Humoral Immunity in Neonates Humoral immunity present in neonates is greatly different than that of a healthy adult. During pregnancy, maternal IgG antibodies can cross the placenta and protect the baby from specific pathogens. Once the baby is born these antibodies will still be present, but will gradually decrease over time. If a baby is breast fed, IgA antibodies will be passively transferred via the breastmilk and will result in IgA coating the mucosal membranes which will be able to neutralize many pathogens.
When will the baby start to develop its own antibodies and become competent? Which are the first ones to develop?
The baby will also start to develop its own IgM and IgG antibodies as it is exposed to different antigens. At approximately 1 year of age, a child’s immune system will start to become competent. This is why many immunization programs start at 2 months of age, so that the spread of communicable diseases can be prevented within these “immunocompromised” individuals.
Why is immunological memory referred to as the secondary immune response or the anamnestic response?
To fight off a pathogen, the primary immune response has had to complete a very laborious and complex process. In order to provide life-long protection to prevent the pathogen from causing disease again in the same individual, immunological memory is created. Immunological memory is also referred to as the secondary immune response or the anamnestic response. It is defined as the ability of the immune system to provide a quicker and stronger adaptive immune response to subsequent encounters with the same antigen.
Where is immunological memory or secondary immune response located?

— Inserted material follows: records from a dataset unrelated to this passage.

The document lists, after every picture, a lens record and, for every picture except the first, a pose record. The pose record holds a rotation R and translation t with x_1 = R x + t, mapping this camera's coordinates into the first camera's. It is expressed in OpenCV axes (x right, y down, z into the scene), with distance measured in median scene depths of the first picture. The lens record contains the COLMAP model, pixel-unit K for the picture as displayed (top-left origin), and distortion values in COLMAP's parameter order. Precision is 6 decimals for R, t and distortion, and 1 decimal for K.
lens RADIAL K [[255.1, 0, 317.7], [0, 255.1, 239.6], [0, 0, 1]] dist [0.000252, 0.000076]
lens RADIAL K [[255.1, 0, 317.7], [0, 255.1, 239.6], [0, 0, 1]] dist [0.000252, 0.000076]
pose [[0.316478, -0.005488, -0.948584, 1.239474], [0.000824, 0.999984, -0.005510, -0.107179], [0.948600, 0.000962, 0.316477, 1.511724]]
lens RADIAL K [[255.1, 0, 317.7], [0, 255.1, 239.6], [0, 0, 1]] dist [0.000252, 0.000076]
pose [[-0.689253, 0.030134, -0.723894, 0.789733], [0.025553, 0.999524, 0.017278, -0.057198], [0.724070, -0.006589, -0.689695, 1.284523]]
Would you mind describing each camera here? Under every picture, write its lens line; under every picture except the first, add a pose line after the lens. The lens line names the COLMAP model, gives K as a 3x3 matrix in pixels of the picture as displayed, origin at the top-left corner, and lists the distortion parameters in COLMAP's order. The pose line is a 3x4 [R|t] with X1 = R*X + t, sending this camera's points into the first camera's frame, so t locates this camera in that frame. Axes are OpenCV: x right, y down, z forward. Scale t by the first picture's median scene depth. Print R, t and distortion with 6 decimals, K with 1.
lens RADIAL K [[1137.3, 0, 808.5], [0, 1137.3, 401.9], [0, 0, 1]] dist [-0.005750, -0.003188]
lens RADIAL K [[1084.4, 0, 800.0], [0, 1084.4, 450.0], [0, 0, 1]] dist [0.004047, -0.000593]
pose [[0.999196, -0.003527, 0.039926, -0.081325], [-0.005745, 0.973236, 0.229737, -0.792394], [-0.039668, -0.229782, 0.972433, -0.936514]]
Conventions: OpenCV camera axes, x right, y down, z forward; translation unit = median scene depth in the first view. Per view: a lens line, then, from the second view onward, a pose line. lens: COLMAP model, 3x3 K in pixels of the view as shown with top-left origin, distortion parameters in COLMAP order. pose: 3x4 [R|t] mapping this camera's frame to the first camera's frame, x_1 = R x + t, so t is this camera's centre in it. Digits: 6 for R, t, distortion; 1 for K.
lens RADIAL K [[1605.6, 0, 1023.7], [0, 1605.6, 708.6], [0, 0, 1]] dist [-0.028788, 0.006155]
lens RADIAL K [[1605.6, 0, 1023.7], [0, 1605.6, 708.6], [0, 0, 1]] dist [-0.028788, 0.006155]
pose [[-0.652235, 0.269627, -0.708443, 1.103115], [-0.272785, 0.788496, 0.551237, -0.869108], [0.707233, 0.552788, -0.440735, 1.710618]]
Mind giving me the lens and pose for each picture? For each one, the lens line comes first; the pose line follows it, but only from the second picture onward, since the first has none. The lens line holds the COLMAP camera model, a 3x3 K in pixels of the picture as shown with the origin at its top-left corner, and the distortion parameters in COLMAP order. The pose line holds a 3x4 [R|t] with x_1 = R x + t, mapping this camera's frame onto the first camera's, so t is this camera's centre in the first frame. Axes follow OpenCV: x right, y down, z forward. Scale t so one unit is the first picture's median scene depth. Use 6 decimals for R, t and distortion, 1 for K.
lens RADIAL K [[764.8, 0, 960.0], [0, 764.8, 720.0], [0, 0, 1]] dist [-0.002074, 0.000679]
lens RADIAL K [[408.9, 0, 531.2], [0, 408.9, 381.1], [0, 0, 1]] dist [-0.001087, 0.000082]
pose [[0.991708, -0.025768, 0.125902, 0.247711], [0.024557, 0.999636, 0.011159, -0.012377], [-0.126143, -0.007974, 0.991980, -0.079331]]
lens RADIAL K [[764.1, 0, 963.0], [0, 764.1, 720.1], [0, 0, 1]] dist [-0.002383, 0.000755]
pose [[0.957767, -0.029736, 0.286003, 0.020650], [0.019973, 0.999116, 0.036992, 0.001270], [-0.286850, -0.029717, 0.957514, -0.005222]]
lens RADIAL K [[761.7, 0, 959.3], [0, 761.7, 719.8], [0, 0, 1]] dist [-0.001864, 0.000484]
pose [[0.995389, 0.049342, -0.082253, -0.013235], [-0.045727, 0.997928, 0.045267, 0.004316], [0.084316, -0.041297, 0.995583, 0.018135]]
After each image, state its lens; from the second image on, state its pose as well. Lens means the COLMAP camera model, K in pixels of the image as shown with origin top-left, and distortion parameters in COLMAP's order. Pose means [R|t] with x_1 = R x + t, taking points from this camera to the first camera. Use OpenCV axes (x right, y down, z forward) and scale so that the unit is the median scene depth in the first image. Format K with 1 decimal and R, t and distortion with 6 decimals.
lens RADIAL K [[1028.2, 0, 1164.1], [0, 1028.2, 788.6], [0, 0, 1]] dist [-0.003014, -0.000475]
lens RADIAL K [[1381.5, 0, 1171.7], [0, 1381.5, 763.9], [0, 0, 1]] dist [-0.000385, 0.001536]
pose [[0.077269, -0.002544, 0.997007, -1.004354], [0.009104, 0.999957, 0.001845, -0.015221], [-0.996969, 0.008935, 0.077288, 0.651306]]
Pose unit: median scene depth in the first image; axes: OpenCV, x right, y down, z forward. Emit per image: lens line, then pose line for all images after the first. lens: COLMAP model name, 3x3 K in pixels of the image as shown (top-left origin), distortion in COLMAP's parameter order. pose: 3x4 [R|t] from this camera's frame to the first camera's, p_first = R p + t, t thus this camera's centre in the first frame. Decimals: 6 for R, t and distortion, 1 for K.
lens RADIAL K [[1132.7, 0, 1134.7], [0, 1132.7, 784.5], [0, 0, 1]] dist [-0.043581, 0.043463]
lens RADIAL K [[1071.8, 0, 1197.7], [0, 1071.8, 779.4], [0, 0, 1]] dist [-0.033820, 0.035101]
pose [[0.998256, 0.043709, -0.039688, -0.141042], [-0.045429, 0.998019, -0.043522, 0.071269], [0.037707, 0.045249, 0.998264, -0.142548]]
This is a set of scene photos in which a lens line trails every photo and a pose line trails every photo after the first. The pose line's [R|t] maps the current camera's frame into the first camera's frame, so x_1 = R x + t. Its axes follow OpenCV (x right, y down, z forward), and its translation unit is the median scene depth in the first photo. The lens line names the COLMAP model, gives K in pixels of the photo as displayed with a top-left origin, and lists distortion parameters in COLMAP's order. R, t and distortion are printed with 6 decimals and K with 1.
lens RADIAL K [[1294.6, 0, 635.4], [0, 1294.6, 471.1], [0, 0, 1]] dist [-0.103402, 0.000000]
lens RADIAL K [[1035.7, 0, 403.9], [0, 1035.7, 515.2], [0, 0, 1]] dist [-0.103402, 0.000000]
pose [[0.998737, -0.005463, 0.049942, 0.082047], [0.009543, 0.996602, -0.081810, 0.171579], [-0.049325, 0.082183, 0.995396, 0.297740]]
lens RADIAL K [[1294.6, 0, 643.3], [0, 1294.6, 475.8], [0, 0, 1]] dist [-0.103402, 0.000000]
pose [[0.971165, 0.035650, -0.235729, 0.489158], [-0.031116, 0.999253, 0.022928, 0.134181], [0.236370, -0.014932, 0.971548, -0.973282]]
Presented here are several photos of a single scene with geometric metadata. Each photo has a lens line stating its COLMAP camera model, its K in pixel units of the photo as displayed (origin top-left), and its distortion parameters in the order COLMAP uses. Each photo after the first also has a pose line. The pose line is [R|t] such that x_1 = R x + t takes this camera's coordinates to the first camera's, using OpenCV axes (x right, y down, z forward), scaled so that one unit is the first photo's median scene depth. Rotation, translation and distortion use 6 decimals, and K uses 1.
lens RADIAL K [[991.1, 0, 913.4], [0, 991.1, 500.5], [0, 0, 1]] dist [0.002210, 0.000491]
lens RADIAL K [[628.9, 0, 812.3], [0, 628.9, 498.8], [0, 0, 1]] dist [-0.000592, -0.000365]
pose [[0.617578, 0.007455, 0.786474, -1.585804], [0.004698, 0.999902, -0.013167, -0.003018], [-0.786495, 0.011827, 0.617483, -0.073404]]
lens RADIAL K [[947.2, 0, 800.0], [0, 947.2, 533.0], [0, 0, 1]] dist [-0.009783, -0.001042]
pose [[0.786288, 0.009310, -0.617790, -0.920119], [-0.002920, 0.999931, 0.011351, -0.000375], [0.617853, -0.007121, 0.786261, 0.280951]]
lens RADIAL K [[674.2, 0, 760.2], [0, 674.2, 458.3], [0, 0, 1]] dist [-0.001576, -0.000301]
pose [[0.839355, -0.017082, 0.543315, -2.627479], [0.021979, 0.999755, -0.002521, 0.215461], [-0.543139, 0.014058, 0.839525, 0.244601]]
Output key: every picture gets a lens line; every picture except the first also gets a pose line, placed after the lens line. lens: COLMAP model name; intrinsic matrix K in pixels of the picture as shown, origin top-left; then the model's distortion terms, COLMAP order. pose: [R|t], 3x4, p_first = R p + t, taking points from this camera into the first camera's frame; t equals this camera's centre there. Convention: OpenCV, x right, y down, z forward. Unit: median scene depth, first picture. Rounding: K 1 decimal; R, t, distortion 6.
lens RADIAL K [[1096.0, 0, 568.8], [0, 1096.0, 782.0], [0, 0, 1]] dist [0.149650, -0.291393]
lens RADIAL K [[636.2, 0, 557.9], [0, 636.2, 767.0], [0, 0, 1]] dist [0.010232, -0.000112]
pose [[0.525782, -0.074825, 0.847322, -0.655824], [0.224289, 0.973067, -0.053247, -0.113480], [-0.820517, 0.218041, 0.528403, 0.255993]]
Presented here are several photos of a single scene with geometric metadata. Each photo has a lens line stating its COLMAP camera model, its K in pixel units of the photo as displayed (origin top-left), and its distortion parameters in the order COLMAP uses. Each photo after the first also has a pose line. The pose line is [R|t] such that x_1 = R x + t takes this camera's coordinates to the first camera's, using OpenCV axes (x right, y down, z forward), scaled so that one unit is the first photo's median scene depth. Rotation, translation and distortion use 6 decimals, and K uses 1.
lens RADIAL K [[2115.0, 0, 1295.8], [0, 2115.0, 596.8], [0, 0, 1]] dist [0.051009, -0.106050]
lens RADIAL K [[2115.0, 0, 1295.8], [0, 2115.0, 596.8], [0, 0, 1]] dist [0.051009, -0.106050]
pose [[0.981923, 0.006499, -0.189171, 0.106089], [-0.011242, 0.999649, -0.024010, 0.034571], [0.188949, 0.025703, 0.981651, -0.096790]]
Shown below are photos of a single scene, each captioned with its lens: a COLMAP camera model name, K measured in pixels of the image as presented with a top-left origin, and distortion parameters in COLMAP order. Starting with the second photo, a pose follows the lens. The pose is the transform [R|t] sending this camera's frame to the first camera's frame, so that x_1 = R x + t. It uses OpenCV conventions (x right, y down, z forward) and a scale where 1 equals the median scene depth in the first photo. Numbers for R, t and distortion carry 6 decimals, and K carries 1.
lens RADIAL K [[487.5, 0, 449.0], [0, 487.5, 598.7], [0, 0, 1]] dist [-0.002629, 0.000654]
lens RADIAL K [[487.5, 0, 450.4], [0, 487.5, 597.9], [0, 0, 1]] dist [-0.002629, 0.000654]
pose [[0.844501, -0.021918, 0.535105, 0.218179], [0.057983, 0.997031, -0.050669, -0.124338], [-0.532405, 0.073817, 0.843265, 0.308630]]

This immunity is provided in all of the secondary lymphoid tissues of the body and these cells can also circulate to the site of infection, in order to provide unified protection.
Summarize what happens in the primary immune response when most cells are activated to become effector cells?
During the primary immune response most cells are activated to become effectors cells. B cells will become plasma cells to secrete antibodies which will opsonize and neutralize. T cells can be CD8 cytotoxic T cells to kill virally infected cells, TH1 cells to activate macrophages, or TH2 cells to activate B cells with the same specificity.
What is the final result of a primary immune response on B and T effector cells?
During this response to remove the infecting pathogen, memory cells are also created. Memory B and T cells receive cytokine survival signals in order to be long lived, so if the pathogen is encountered again, they can become activated and remove the pathogen.